**Source extract**
━━━━━━━━

Tutorial

7 min read

Data online generation for event stream processing

In a lot of business cases that we solve at Getindata when working with our clients, we need to analyze sessions: a series of related events of actors, to find correlations or patterns of the actors' behaviors . Some of the cases include:

Analysis of user web sessions for web analytics.
Funnel analysis, cohort analysis and many more,to understand how product users interact with the product, behave, convert or drop out.
Fraud/anomaly or threat detection to prevent them quickly.
Product recommendations, suggestions and many more…

This is generally speaking, wherever behavioral analytics are being applied.

For the use cases to be able to research and develop applications, we need to create test data for experimentation, functional tests, performance tests, demos and so on.

Randomly generated events produced by most data generators are not enough. The data that is produced is unrelated. There are no actor sessions. However, there are a few projects that have tried to tackle this problem. One of them is GitHub - Interana/eventsim which was sadly abandoned a few years ago.

So, what can a solution that supports mentioned use cases look like? We can start with modeling actor behavior - what the actor can do and how it can evolve over time. Something like this can be expressed as a state machine.

There are still few things missing thou. For start we don't want to just have a state machine and then invoke transitions by writing lines of code, we would land back where we started. We want our state machine to transition automatically based on some probability.

Stream processing use case

Let's consider an example we are working on pattern recognition. We are trying to find banking application users that were thinking about taking a loan but did not took it. We are trying to target users with low balance that opened a loan screen and exited without taking a loan. Model of such interaction with application could look like that:

data-online-generation-for-event-stream-processing-diagram

User can log into an application and when they are Online they can open a loan screen or exit application. From Loan screen they can ether take a loan or exit.

━━━━━━━━

(Dataset rows)
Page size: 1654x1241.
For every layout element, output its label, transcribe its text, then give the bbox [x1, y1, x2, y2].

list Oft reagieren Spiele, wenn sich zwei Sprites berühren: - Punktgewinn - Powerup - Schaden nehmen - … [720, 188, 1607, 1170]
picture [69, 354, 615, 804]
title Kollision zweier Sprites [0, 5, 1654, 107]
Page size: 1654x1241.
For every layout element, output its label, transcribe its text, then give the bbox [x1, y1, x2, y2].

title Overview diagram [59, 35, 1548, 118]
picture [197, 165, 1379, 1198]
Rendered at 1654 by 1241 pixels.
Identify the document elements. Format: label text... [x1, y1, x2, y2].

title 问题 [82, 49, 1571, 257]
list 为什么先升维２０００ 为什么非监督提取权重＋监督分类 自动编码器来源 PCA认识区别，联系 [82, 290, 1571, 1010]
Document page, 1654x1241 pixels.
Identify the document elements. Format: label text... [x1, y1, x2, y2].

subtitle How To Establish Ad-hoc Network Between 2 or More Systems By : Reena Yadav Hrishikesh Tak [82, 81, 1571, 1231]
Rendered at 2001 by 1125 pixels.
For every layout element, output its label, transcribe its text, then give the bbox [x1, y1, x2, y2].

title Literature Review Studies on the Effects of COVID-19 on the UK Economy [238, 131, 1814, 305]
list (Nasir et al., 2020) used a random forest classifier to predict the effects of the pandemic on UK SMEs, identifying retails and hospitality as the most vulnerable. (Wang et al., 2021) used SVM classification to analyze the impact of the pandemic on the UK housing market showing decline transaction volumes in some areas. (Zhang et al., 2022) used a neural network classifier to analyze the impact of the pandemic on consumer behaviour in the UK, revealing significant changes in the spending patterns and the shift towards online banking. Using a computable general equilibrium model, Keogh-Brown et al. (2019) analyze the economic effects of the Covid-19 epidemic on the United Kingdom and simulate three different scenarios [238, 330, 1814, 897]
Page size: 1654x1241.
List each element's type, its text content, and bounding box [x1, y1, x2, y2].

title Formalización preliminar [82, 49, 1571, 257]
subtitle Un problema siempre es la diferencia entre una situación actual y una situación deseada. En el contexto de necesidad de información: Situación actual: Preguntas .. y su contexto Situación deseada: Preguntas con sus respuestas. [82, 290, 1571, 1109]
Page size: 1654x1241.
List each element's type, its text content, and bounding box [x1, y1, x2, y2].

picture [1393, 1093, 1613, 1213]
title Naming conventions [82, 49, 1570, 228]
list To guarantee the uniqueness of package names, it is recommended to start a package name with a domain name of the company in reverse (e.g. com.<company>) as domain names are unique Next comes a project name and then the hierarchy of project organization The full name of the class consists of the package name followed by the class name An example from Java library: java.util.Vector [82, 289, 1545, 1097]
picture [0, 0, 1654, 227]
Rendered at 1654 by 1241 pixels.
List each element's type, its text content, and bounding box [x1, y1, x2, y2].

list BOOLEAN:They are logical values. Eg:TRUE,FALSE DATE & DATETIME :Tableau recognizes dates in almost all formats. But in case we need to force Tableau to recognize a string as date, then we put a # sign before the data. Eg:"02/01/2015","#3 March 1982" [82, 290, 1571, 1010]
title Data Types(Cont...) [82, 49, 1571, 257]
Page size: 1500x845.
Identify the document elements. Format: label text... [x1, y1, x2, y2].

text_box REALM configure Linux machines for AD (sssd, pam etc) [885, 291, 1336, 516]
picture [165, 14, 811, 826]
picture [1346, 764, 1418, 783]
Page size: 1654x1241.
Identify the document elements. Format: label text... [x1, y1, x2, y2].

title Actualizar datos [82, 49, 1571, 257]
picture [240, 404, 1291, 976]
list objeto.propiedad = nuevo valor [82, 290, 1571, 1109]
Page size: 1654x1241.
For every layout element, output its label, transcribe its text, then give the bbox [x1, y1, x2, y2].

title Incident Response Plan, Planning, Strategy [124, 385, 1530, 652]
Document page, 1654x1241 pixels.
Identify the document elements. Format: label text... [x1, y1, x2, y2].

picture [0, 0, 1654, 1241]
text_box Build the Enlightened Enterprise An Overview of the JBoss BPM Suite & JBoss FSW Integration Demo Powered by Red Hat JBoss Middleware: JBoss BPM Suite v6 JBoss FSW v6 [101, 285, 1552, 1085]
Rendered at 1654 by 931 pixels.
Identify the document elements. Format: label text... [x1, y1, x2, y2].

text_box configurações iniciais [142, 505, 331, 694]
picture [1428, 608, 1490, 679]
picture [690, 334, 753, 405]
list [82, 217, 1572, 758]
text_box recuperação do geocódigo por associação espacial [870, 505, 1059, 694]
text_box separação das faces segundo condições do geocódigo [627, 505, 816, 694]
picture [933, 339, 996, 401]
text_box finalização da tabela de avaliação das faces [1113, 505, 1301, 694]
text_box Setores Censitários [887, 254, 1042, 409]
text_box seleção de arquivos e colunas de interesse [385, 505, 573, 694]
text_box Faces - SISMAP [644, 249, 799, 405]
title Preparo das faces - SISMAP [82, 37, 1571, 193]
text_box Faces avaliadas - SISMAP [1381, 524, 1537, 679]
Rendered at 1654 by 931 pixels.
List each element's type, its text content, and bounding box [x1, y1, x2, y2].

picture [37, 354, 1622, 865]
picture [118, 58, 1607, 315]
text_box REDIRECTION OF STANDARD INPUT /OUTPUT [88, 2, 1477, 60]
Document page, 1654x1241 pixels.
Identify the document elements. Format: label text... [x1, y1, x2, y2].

━━━━━━━━

**Exercise task 1**
According to the page on data generation for event stream processing, what can an actor's behavior be expressed as?
**Exercise task 2**
Write the next part of the page on data generation for event stream processing, starting after its final sentence.
The material above has no connection to the page on data generation for event stream processing.

**Exercise result 1**
A state machine.

**Exercise result 2**
But what 0.1% probability mean? This is a probability that our state machine will automatically do that transition in each step. If we assign some real-world duration of a step, for example 1 minute. 0.1% probability would mean that on average user will log in once in 17 hours. Or from other perspective in each minute 1 of 1000 users will log in.

Using above we can generate click stream of user actions. But what about balance? It cannot be easily expressed in finite-state machine. We could think about adding new set of states Offline low balance, Online low balance,
Loan Screen low balance but it looks like a duplication and it gets even more messy when we think about adding something additional like for example a loan balance.

data-online-generation-for-event-stream-processing-diagram2

Because balance does not affect set of possible actions it should not be modeled as a state. It is just an attribute of particular user that is traversing our state machine which value can be emitted when we are generating events during transitions. Using attributes we can go back to our simpler state machinebut this time enriched with new actions that won't be changing state but will change value of attributes. How can we generate data suitable for stream processing?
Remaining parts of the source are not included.